▸ **Trecho fornecido**:
((
Eu disse-lhe que não, que não há a proibição, mas sem muita convicção, naquele momento. Decidi estudar um pouco, ontem, sobre o assunto e cheguei à conclusão de que a minha resposta estava correta, ainda que proferida sem a base bíblica claramente definida. Portanto, começaremos lendo o trecho de Ex. 20.7, cujo texto é repetido em Dt 5.11: “Não tomarás o nome do Senhor teu Deus em vão; porque o Senhor não terá por inocente o que tomar o seu nome em vão”.

Agora leiamos o Sermão do Monte, onde o Senhor Jesus diz: “Outrossim, ouvistes que foi dito aos antigos: Não perjurarás, mas cumprirás os teus juramentos ao Senhor. Eu, porém, vos digo que de maneira nenhuma jureis; nem pelo céu, porque é o trono de Deus; Nem pela terra, porque é o escabelo de seus pés; nem por Jerusalém, porque é a cidade do grande Rei; Nem jurarás pela tua cabeça, porque não podes tornar um cabelo branco ou preto. Seja, porém, o vosso falar: Sim, sim; Não, não; porque o que passa disto é de procedência maligna” [Mt 5.33-37, consonante com Tg 5.12].

O que temos aqui? Uma expressa proibição do Senhor para que não juremos? Ele está a ordenar-nos que qualquer jura é pecado ou se refere a um tipo específico de juramento? É o que veremos a seguir. Mas primeiro, definamos o termo, segundo o Michaelis:

Juramento: "1 Ato de jurar. 2 Afirmação ou negação explícita de alguma coisa, tomando a Deus por testemunha ou invocando coisa sagrada". 

Temos, no Antigo Testamento, a afirmação clara de que o homem não deve jurar em vão, ou seja, ele não pode jurar sobre algo que não pode cumprir, e se jurar, deve fazê-lo, certo de que tem de cumpri-lo, do contrário ele profanará o nome de Deus. Veja que o juramente é sempre em nome de Deus, e não em nome de alguma outra coisa. Não podemos jurar em nome de nós mesmos, pois somos inconstantes e seres caídos, sem autoridade. Nem podemos jurar em nome de outro elemento da natureza, seja o céu, a terra, as árvores, etc., porque, ao fazê-lo, colocamos o nosso juramento sobre algo criado, que em si mesmo não é fonte de nenhuma autoridade, e acabamos por invocar implicitamente o nome de Deus, que é a origem de tudo o mais, o criador de todas as coisas, e é por ele que elas vieram a existência e têm a glória e o poder que ele as deu. Ao fazê-lo, acabamos por jurar implicitamente, de uma forma ou de outra, em nome de Deus, que o princípio de todas as coisas e a causa primeira da criação.

O Senhor Jesus ordena que não se jure por nada criado, visto que os judeus, com o decorrer do tempo, usaram o artifício de jurar em nome do céu, da terra, do templo, em substituição ao juramento em nome de Deus; já que se recusavam e proibiam a pronúncia do nome sagrado, o tetragrama YHVH [Javé]. Com o tempo adotaram a fórmula de jurar em nome das coisas criadas, como um subterfúgio, um estratagema, para resolver o dilema de não se pronunciar o nome divino, considerado impronunciável por qualquer dos homens.
))
▸ **Informações fornecidas**:
((
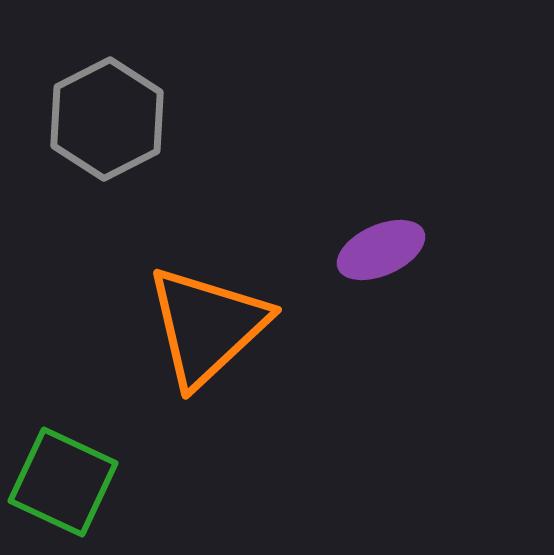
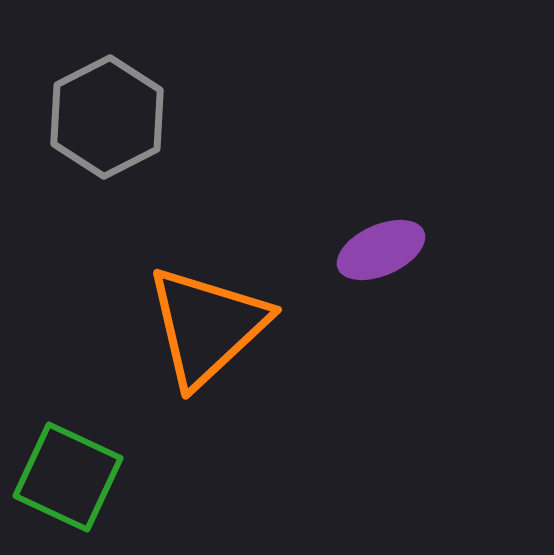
gray hexagon: moved 2 px up
green square: moved 5 px right, 5 px up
))
▸ **Lista de tarefas**:
(a) Passe para o inglês esta frase do trecho sobre juramentos: “Não podemos jurar em nome de nós mesmos, pois somos inconstantes e seres caídos, sem autoridade.”
(b) Quais referências bíblicas (livro, capítulo e versículo) aparecem no trecho sobre juramentos? Enumere todas.

▸ **Respostas das tarefas**:
(a) We cannot swear in our own name, for we are inconstant and fallen beings, without authority.

(b)
Ex. 20.7
Dt 5.11
Mt 5.33-37
Tg 5.12